_Information supplied_
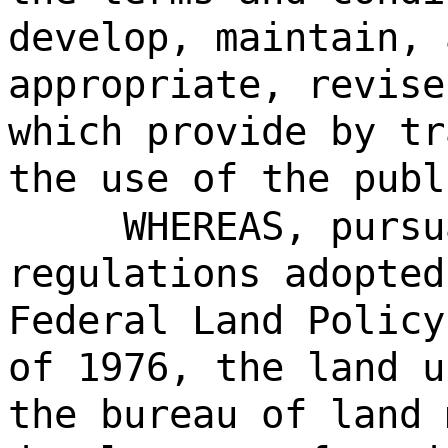
develop, maintain, 
appropriate, revise
which provide by tr
the use of the publ
WHEREAS, pursu
regulations adopted
Federal Land Policy
of 1976, the land u
the bureau of land 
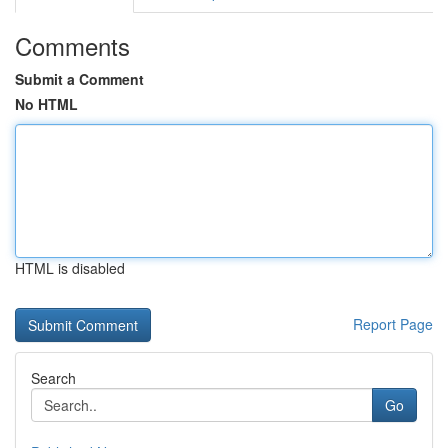
Comments
Submit a Comment
No HTML
HTML is disabled
Report Page
Search
Go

_Directive_
Return all the records above exactly, pictures omitted.

_Solution to this problem_
develop, maintain, 
appropriate, revise
which provide by tr
the use of the publ
WHEREAS, pursu
regulations adopted
Federal Land Policy
of 1976, the land u
the bureau of land 
Comments
Submit a Comment
No HTML
HTML is disabled
Report Page
Search
Go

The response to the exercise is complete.